SUPPLIED TEXT:
============================================================

Uniquely qualified to handle pandemic

Published on May 3rd, 2020

By the time sailed away from Brazil, the Grosjeans were about 130 miles from their goal of circumnavigating the globe.

“When we left Brazil, pretty much the world was normal,” recalled Lara Grosjean, who along with her husband, Joe, are beloved in Colorado Springs (CO) for their downtown climbing gym CityROCK.

“And then by the time we landed in Grenada, people were standing 6 feet apart and wearing face masks. Grenada had shut down.”

So there the family stayed for much of March and April, the parents and their three young kids only leaving their docked boat to swim around it.

“Actually,” Joe said, “we had not a bad time there.”

“Actually,” added Lara, “what we’ve been saying is, those of us who live on boats are kind of uniquely qualified to handle this pandemic and isolation. It’s what we do.”

============================================================

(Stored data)

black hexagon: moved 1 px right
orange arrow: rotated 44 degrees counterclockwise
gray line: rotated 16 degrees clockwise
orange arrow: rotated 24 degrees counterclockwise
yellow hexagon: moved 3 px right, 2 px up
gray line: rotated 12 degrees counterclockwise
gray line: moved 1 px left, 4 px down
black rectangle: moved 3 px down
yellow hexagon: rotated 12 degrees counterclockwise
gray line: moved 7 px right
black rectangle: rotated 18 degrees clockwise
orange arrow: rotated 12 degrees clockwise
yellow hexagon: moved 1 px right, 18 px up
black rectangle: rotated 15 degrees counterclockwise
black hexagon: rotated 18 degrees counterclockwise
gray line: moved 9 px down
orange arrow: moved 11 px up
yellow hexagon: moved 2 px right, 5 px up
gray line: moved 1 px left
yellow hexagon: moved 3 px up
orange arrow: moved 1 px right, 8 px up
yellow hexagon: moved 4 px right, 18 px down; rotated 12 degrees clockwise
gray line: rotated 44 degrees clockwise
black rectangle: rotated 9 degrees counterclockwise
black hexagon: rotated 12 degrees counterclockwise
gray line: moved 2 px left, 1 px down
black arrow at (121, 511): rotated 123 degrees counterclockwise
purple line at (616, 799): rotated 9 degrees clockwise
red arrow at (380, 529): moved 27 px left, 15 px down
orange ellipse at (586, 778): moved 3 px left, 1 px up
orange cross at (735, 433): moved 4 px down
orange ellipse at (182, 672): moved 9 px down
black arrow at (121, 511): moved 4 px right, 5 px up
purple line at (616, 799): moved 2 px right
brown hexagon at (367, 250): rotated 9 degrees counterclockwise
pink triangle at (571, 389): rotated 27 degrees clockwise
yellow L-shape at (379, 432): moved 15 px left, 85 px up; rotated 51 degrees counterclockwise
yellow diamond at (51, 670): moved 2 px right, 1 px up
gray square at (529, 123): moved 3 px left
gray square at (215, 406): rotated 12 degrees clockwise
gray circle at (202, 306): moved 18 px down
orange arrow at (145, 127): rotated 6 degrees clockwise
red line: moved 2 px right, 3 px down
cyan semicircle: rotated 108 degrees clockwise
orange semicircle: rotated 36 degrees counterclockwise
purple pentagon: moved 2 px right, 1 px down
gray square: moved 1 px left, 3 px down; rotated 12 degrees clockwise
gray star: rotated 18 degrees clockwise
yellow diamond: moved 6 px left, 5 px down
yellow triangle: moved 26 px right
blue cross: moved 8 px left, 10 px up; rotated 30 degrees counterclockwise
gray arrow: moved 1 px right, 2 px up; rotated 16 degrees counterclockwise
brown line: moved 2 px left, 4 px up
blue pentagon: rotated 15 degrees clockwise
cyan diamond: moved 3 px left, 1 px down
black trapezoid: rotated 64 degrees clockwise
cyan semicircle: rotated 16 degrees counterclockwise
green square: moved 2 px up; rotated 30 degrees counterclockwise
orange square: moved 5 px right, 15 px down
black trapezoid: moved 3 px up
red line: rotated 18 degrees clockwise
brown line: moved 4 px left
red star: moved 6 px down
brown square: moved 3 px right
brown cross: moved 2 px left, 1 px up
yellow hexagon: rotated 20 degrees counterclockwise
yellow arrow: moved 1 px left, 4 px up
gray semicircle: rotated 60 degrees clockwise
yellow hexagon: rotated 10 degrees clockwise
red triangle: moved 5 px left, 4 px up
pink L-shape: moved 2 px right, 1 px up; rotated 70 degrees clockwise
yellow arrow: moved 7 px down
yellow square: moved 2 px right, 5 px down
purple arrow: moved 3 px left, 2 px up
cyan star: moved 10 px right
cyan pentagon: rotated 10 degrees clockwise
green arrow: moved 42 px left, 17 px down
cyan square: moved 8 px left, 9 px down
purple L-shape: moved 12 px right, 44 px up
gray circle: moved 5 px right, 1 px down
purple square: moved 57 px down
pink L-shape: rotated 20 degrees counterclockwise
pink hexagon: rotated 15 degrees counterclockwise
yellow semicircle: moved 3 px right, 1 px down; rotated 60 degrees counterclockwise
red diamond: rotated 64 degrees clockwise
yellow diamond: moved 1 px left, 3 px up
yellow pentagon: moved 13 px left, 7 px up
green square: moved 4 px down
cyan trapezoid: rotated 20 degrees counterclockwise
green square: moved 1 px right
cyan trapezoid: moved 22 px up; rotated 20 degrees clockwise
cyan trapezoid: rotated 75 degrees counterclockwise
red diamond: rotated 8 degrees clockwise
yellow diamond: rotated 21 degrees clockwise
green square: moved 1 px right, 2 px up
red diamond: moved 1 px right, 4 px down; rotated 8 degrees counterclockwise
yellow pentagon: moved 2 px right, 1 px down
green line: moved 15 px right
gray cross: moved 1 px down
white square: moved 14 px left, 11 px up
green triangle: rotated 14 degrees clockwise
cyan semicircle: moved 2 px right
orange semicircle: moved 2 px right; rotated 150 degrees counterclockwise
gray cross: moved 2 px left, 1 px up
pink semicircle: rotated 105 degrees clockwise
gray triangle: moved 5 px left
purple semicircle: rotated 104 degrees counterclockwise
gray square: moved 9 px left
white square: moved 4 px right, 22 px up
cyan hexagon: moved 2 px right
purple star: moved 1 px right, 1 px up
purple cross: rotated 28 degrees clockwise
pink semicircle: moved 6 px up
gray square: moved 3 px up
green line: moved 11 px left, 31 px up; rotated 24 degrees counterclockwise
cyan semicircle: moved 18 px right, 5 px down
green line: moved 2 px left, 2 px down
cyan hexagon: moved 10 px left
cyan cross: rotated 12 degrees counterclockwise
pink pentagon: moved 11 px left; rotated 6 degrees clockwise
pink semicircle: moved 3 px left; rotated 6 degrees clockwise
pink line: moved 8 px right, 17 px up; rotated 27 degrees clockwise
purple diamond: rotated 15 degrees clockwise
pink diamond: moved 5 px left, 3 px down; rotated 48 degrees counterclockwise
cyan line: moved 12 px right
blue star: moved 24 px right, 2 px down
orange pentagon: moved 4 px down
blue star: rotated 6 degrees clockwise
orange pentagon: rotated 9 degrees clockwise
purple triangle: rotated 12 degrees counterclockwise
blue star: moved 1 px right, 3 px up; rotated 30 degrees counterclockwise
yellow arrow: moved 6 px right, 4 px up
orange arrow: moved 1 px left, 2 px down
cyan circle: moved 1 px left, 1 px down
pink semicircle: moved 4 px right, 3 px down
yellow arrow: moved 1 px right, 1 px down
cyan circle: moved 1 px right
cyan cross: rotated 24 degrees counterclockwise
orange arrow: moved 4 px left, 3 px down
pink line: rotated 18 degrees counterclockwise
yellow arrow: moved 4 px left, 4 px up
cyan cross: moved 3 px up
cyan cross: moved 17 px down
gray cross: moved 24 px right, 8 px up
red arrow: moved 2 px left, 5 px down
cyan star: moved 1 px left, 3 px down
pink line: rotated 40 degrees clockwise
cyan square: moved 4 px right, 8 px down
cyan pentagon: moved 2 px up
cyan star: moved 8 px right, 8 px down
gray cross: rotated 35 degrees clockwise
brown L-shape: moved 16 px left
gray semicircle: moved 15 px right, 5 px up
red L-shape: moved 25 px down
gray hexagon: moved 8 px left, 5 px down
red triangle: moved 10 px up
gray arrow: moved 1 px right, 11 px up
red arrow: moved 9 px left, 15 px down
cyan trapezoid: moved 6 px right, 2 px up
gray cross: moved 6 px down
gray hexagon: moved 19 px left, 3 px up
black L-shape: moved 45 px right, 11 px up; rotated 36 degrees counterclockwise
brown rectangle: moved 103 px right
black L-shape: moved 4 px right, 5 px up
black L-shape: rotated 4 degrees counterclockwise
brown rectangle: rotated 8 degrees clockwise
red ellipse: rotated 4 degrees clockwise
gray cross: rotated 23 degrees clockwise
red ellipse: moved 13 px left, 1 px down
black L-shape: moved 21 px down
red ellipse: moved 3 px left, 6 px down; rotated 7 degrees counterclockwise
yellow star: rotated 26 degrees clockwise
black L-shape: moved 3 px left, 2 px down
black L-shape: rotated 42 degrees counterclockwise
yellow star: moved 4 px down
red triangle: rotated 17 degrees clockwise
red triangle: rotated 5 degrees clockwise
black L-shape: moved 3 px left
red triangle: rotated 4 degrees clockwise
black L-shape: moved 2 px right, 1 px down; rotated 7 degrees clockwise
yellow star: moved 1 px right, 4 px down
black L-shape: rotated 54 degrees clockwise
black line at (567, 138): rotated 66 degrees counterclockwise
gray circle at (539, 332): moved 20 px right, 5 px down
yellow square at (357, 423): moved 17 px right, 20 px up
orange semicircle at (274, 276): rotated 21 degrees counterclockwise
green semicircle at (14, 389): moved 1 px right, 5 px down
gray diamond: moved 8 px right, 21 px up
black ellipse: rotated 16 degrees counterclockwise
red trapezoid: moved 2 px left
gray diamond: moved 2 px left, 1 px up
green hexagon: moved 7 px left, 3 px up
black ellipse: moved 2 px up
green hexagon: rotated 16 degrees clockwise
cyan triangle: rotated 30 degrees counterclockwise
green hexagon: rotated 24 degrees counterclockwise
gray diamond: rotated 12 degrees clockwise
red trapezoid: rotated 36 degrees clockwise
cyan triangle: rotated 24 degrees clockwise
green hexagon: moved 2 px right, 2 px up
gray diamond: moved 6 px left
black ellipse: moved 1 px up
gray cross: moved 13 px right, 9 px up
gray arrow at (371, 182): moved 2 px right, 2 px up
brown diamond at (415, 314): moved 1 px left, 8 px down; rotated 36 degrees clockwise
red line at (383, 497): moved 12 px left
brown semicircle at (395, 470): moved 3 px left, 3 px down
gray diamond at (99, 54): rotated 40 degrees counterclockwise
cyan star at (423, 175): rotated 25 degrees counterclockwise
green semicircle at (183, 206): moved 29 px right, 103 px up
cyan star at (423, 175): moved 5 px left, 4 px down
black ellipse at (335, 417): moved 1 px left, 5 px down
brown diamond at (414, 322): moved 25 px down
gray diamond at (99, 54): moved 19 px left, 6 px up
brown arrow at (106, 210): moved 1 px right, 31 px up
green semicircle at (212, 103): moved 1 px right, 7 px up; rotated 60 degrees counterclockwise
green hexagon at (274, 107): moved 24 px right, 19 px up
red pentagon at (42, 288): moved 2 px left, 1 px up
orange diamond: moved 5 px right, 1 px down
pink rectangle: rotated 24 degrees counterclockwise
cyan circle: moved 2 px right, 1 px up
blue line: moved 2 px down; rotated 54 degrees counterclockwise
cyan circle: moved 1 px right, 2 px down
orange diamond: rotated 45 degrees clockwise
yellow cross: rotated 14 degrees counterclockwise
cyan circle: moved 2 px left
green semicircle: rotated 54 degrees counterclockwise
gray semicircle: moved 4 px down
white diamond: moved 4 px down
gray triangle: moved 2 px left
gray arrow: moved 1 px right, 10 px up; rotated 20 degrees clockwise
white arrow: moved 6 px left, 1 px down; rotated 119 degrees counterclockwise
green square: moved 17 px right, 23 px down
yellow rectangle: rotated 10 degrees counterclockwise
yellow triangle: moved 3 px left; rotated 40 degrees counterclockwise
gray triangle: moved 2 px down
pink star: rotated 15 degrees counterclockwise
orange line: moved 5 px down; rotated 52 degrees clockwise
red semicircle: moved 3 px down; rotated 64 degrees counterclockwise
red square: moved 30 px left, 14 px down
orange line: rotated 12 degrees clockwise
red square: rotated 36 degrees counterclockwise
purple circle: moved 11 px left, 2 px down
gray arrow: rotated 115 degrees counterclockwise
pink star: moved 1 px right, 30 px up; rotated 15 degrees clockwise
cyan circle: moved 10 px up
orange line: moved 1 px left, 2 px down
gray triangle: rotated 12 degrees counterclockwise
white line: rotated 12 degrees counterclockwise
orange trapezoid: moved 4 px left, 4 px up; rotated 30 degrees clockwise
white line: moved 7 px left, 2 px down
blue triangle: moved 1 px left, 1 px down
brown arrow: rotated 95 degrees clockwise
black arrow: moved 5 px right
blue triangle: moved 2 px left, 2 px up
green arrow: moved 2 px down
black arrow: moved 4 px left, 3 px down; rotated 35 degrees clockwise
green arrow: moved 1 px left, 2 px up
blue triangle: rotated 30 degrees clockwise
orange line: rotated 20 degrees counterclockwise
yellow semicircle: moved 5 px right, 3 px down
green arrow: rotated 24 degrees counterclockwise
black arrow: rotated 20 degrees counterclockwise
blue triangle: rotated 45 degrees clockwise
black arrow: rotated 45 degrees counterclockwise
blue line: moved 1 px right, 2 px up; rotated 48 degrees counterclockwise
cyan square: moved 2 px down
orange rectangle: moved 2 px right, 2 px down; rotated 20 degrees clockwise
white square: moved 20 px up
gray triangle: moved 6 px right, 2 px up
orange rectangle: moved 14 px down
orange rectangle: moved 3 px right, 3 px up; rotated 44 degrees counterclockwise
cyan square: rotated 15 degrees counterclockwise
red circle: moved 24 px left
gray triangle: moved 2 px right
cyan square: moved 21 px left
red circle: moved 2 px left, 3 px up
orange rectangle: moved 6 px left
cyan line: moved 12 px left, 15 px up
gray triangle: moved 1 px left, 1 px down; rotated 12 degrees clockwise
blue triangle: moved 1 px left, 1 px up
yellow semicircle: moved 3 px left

============================================================

ASSIGNED TASK A:
Render this sentence from the article about the Grosjean family in Spanish: "So there the family stayed for much of March and April, the parents and their three young kids only leaving their docked boat to swim around it."
ASSIGNED TASK B:
Quote the article about the Grosjean family from "Uniquely qualified to handle pandemic" up to and including "circumnavigating the globe.".
The rows have no role in this work.

OUTPUT A:
Así que allí se quedó la familia durante gran parte de marzo y abril, y los padres y sus tres hijos pequeños solo salían de su barco atracado para nadar a su alrededor.

OUTPUT B:
Uniquely qualified to handle pandemic

Published on May 3rd, 2020

By the time sailed away from Brazil, the Grosjeans were about 130 miles from their goal of circumnavigating the globe.